**Required work**
Repeat the records below exactly as they appear, leaving out any pictures.

**Supplied data**
+++
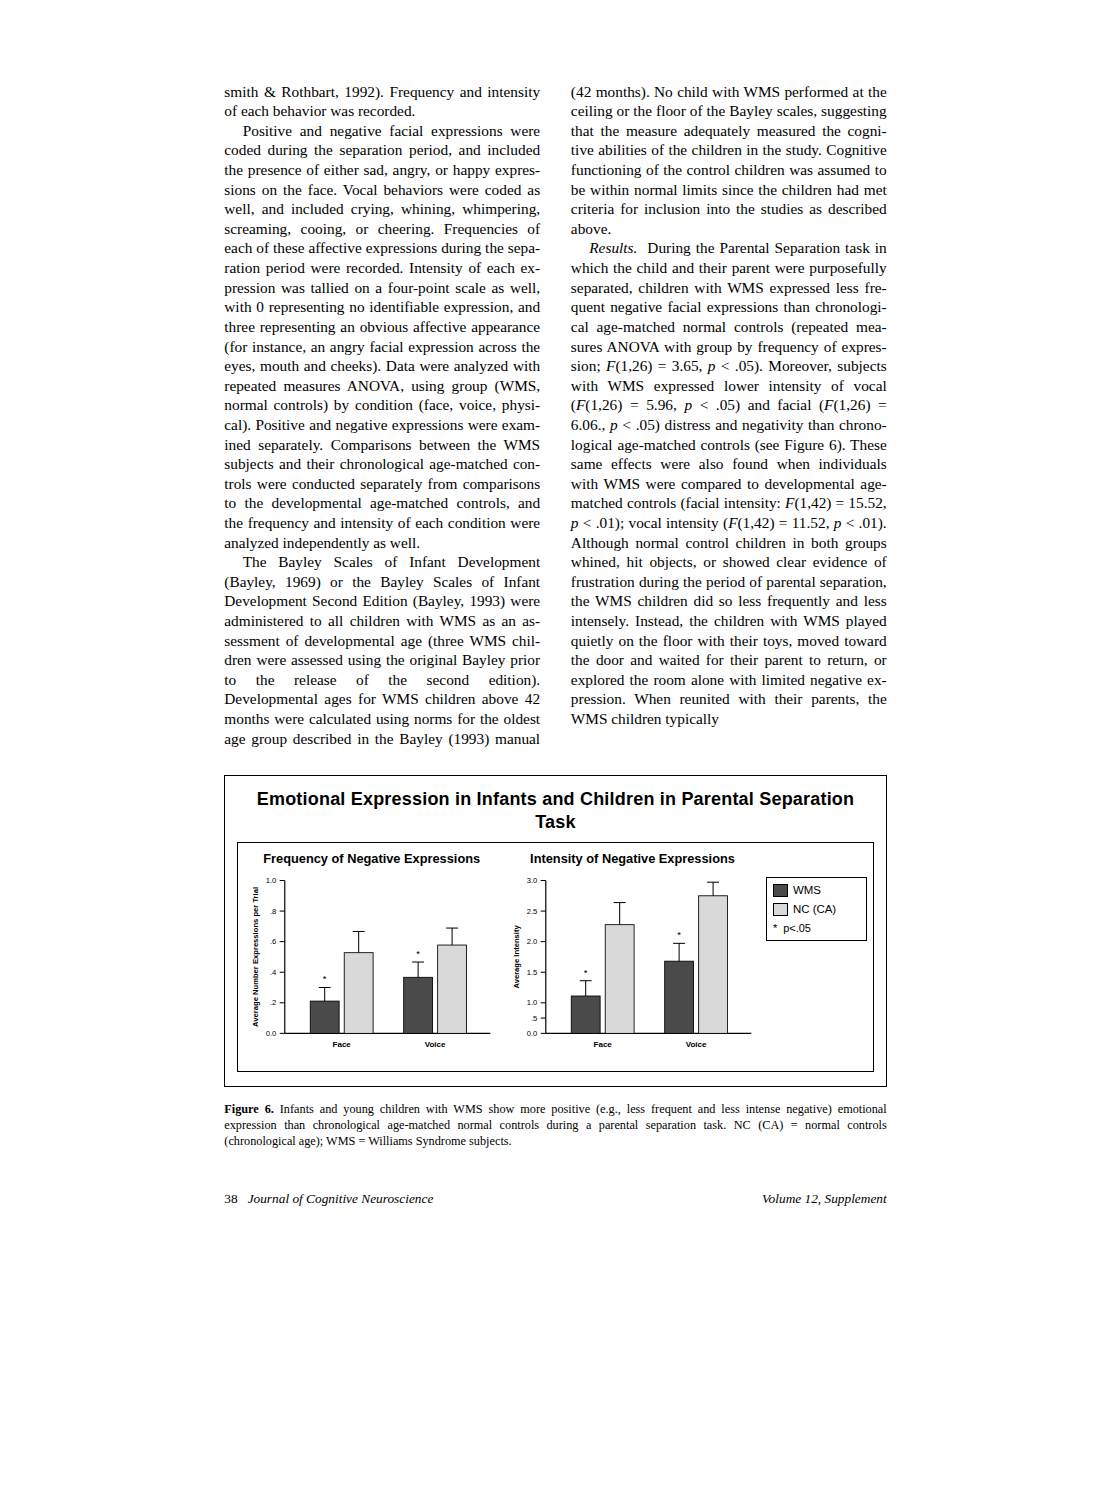smith & Rothbart, 1992). Frequency and intensity of each behavior was recorded.
Positive and negative facial expressions were coded during the separation period, and included the presence of either sad, angry, or happy expressions on the face. Vocal behaviors were coded as well, and included crying, whining, whimpering, screaming, cooing, or cheering. Frequencies of each of these affective expressions during the separation period were recorded. Intensity of each expression was tallied on a four-point scale as well, with 0 representing no identifiable expression, and three representing an obvious affective appearance (for instance, an angry facial expression across the eyes, mouth and cheeks). Data were analyzed with repeated measures ANOVA, using group (WMS, normal controls) by condition (face, voice, physical). Positive and negative expressions were examined separately. Comparisons between the WMS subjects and their chronological age-matched controls were conducted separately from comparisons to the developmental age-matched controls, and the frequency and intensity of each condition were analyzed independently as well.
The Bayley Scales of Infant Development (Bayley, 1969) or the Bayley Scales of Infant Development Second Edition (Bayley, 1993) were administered to all children with WMS as an assessment of developmental age (three WMS children were assessed using the original Bayley prior to the release of the second edition). Developmental ages for WMS children above 42 months were calculated using norms for the oldest age group described in the Bayley (1993) manual (42 months). No child with WMS performed at the ceiling or the floor of the Bayley scales, suggesting that the measure adequately measured the cognitive abilities of the children in the study. Cognitive functioning of the control children was assumed to be within normal limits since the children had met criteria for inclusion into the studies as described above.
Results. During the Parental Separation task in which the child and their parent were purposefully separated, children with WMS expressed less frequent negative facial expressions than chronological age-matched normal controls (repeated measures ANOVA with group by frequency of expression; F(1,26) = 3.65, p < .05). Moreover, subjects with WMS expressed lower intensity of vocal (F(1,26) = 5.96, p < .05) and facial (F(1,26) = 6.06., p < .05) distress and negativity than chronological age-matched controls (see Figure 6). These same effects were also found when individuals with WMS were compared to developmental age-matched controls (facial intensity: F(1,42) = 15.52, p < .01); vocal intensity (F(1,42) = 11.52, p < .01). Although normal control children in both groups whined, hit objects, or showed clear evidence of frustration during the period of parental separation, the WMS children did so less frequently and less intensely. Instead, the children with WMS played quietly on the floor with their toys, moved toward the door and waited for their parent to return, or explored the room alone with limited negative expression. When reunited with their parents, the WMS children typically
Emotional Expression in Infants and Children in Parental Separation Task
Frequency of Negative Expressions
1.0 .8 .6 .4 .2 0.0 Average Number Expressions per Trial * * Face Voice
Intensity of Negative Expressions
3.0 2.5 2.0 1.5 1.0 .5 0.0 Average Intensity * * Face Voice
WMS
NC (CA)
* p<.05
Figure 6. Infants and young children with WMS show more positive (e.g., less frequent and less intense negative) emotional expression than chronological age-matched normal controls during a parental separation task. NC (CA) = normal controls (chronological age); WMS = Williams Syndrome subjects.
38 Journal of Cognitive Neuroscience
Volume 12, Supplement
+++
**Response box**
smith & Rothbart, 1992). Frequency and intensity of each behavior was recorded.
Positive and negative facial expressions were coded during the separation period, and included the presence of either sad, angry, or happy expressions on the face. Vocal behaviors were coded as well, and included crying, whining, whimpering, screaming, cooing, or cheering. Frequencies of each of these affective expressions during the separation period were recorded. Intensity of each expression was tallied on a four-point scale as well, with 0 representing no identifiable expression, and three representing an obvious affective appearance (for instance, an angry facial expression across the eyes, mouth and cheeks). Data were analyzed with repeated measures ANOVA, using group (WMS, normal controls) by condition (face, voice, physical). Positive and negative expressions were examined separately. Comparisons between the WMS subjects and their chronological age-matched controls were conducted separately from comparisons to the developmental age-matched controls, and the frequency and intensity of each condition were analyzed independently as well.
The Bayley Scales of Infant Development (Bayley, 1969) or the Bayley Scales of Infant Development Second Edition (Bayley, 1993) were administered to all children with WMS as an assessment of developmental age (three WMS children were assessed using the original Bayley prior to the release of the second edition). Developmental ages for WMS children above 42 months were calculated using norms for the oldest age group described in the Bayley (1993) manual (42 months). No child with WMS performed at the ceiling or the floor of the Bayley scales, suggesting that the measure adequately measured the cognitive abilities of the children in the study. Cognitive functioning of the control children was assumed to be within normal limits since the children had met criteria for inclusion into the studies as described above.
Results. During the Parental Separation task in which the child and their parent were purposefully separated, children with WMS expressed less frequent negative facial expressions than chronological age-matched normal controls (repeated measures ANOVA with group by frequency of expression; F(1,26) = 3.65, p < .05). Moreover, subjects with WMS expressed lower intensity of vocal (F(1,26) = 5.96, p < .05) and facial (F(1,26) = 6.06., p < .05) distress and negativity than chronological age-matched controls (see Figure 6). These same effects were also found when individuals with WMS were compared to developmental age-matched controls (facial intensity: F(1,42) = 15.52, p < .01); vocal intensity (F(1,42) = 11.52, p < .01). Although normal control children in both groups whined, hit objects, or showed clear evidence of frustration during the period of parental separation, the WMS children did so less frequently and less intensely. Instead, the children with WMS played quietly on the floor with their toys, moved toward the door and waited for their parent to return, or explored the room alone with limited negative expression. When reunited with their parents, the WMS children typically
Emotional Expression in Infants and Children in Parental Separation Task
Frequency of Negative Expressions
1.0 .8 .6 .4 .2 0.0 Average Number Expressions per Trial * * Face Voice
Intensity of Negative Expressions
3.0 2.5 2.0 1.5 1.0 .5 0.0 Average Intensity * * Face Voice
WMS
NC (CA)
* p<.05
Figure 6. Infants and young children with WMS show more positive (e.g., less frequent and less intense negative) emotional expression than chronological age-matched normal controls during a parental separation task. NC (CA) = normal controls (chronological age); WMS = Williams Syndrome subjects.
38 Journal of Cognitive Neuroscience
Volume 12, Supplement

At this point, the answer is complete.